Più voci dell’opposizione hanno inoltre richiesto che vengano approfondite le indagini della commissione parlamentare istituita in merito allo scandalo Oil for Food in modo da chiarire le relazioni tra Dionisev e l’ex premier Lukanov. Secondo Yordan Bakalov, sempre dell’UDF, Dionisev avrebbe creato la sua azienda privata, nel campo chimico, su diretta richiesta di Lukanov. Dionisev tra l’altro veniva dalla direzione di un’azienda chimica statale. "Vi è una responsabilità diretta in quanto sta avvenendo del Partito socialista bulgaro e dei suoi quadri. Tutto è collegato a quanto hanno fatto prima e dopo il 1989".

Anche dall’attuale maggioranza di governo, ed in particolare dal partito del Premier Simeone di Sassonia Coburgo-Ghota arrivano accuse al Partito socialista ed ai legami pericolosi sviluppati durante la transizione con alcuni imprenditori per lo meno discutibili. "Credo vi sia un legame diretto tra quanto è successo ed il Partito socialista bulgaro" ha affermato Tosho Peykov, del partito del Primo ministro.

Membri del Partito socialista si sono limitati ad affermare che l’arresto di Dionisev avrà ripercussioni negative sulla Bulgaria.

Non sono le prime accuse che dagli USA e dalla CIA arrivano a carico della Bulgaria in merito a rapporti col regime di Saddam Hussein. Lo scorso ottobre in un dossier CIA si accusavano decine di Paesi – tra i quali la Bulgara – e centinaia di imprese di avere legami sospetti con Saddam Hussein. Secondo questo rapporto 3 aziende Bulgare avrebbero violato l’embargo sugli armamenti ed altre 3 avrebbero commerciato, tra il 1997 ed il 2003, illegalmente in petrolio. Sempre secondo la CIA in un caso i profitti di questi affari sarebbero entrati direttamente nelle casse del Partito socialista bulgaro.

Tra le due aziende accusate di violare l’embargo sul petrolio anche la "Machinoexport" e la "Chimimport", aziende nelle quali sono coinvolti, più o meno direttamente i Dionisev.

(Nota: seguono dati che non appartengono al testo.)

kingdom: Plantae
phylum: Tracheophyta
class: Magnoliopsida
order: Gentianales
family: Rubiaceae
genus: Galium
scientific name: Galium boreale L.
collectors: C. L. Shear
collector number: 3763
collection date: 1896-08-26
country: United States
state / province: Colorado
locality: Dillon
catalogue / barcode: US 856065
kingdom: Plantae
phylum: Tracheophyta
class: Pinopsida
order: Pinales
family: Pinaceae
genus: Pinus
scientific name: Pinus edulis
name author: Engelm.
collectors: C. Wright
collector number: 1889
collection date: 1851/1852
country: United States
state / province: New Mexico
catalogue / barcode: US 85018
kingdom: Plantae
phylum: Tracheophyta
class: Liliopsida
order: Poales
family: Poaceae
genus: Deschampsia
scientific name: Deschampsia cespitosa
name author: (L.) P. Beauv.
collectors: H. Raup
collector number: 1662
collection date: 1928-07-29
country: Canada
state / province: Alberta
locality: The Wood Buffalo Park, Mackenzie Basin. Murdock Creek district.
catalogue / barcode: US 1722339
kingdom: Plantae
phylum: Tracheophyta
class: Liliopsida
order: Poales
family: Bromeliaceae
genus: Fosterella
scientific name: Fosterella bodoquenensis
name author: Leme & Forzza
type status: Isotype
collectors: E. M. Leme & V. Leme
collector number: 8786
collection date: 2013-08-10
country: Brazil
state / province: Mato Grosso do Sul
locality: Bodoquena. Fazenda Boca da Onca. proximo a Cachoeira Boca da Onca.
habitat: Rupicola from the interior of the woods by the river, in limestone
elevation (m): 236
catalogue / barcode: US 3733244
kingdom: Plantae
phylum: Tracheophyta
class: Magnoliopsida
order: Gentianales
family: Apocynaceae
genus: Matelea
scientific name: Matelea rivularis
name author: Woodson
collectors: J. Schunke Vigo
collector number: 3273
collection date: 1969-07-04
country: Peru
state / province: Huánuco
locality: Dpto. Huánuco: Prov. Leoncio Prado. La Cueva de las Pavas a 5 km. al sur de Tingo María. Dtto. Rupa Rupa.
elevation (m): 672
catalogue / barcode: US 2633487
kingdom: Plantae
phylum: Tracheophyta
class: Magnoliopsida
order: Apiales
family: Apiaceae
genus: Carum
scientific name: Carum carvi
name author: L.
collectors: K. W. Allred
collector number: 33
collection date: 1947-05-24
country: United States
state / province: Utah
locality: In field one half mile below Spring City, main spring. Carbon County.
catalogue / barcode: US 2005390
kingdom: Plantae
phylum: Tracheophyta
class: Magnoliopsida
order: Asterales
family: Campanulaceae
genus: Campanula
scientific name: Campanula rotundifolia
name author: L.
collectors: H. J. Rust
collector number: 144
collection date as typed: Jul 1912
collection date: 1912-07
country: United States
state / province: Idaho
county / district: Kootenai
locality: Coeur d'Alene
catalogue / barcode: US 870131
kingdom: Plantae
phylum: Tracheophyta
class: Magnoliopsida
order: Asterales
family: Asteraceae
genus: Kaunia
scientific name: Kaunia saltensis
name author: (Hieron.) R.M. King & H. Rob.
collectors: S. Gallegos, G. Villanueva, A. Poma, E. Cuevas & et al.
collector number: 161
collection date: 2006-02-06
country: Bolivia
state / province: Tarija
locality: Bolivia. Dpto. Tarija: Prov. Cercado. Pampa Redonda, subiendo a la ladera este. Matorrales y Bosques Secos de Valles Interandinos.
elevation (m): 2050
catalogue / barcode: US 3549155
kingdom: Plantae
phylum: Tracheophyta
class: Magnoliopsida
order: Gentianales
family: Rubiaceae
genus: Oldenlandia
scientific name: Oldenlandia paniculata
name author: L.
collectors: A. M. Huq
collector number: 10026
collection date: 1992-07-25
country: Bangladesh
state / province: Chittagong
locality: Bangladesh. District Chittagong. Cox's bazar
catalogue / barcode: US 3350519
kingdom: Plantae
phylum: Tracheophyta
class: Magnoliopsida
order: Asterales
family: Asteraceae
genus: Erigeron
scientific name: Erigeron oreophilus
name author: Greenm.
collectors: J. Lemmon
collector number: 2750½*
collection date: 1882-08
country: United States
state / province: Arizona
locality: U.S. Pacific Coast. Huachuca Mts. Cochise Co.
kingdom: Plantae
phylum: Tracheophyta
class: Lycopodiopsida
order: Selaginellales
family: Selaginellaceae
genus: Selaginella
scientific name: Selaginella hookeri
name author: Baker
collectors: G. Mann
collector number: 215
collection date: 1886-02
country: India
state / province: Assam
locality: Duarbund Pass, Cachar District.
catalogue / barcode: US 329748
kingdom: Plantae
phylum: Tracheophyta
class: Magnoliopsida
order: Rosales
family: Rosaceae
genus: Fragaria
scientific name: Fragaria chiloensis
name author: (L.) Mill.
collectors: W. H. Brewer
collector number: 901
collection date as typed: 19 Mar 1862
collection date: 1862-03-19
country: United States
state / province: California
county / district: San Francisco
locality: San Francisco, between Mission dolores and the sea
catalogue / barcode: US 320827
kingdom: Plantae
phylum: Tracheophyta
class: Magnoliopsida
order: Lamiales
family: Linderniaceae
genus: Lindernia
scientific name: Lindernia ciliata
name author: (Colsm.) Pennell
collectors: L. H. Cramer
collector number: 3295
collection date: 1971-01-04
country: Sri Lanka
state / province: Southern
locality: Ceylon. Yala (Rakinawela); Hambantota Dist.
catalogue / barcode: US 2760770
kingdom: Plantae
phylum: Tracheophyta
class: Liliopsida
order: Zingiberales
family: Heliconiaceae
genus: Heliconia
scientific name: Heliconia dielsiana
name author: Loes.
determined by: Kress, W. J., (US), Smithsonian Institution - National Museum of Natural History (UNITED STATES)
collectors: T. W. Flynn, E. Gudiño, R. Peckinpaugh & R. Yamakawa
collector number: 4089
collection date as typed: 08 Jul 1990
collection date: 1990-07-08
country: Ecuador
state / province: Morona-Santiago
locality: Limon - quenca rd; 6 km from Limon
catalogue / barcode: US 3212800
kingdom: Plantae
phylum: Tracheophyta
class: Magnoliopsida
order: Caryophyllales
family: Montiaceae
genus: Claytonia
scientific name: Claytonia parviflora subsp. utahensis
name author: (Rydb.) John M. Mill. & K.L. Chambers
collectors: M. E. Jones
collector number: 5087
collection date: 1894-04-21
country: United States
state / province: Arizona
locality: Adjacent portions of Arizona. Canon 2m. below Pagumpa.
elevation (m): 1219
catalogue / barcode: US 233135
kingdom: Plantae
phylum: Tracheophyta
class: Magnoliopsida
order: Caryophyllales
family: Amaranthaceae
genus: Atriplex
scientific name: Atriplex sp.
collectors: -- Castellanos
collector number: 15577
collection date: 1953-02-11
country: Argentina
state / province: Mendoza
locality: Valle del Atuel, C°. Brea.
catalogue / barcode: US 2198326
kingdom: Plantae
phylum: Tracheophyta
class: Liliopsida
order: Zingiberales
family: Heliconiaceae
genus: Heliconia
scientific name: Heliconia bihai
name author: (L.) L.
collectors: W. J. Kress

La prima era diretta da Petar Mandzhukov, considerato un magnate "rosso", vicino al Partito socialista bulgaro.

Lo scorso anno è stata istituita una commissione parlamentare chiamata "Oilgate" per investigare in merito alle affermazioni secondo le quali il Partito socialista bulgaro fosse stato finanziato direttamente dal regime di Saddam. Per mesi non è arrivata dalla commissione alcuna novità. Il suo mandato è stato prolungato sino alla fine della legislatura, il prossimo giugno. Ma in pochi credono che da qui a giugno emergerà qualcosa di nuovo, capace di far luce sulla vicenda. E gli occhi sono tutti rivolti alla magistratura statunitense.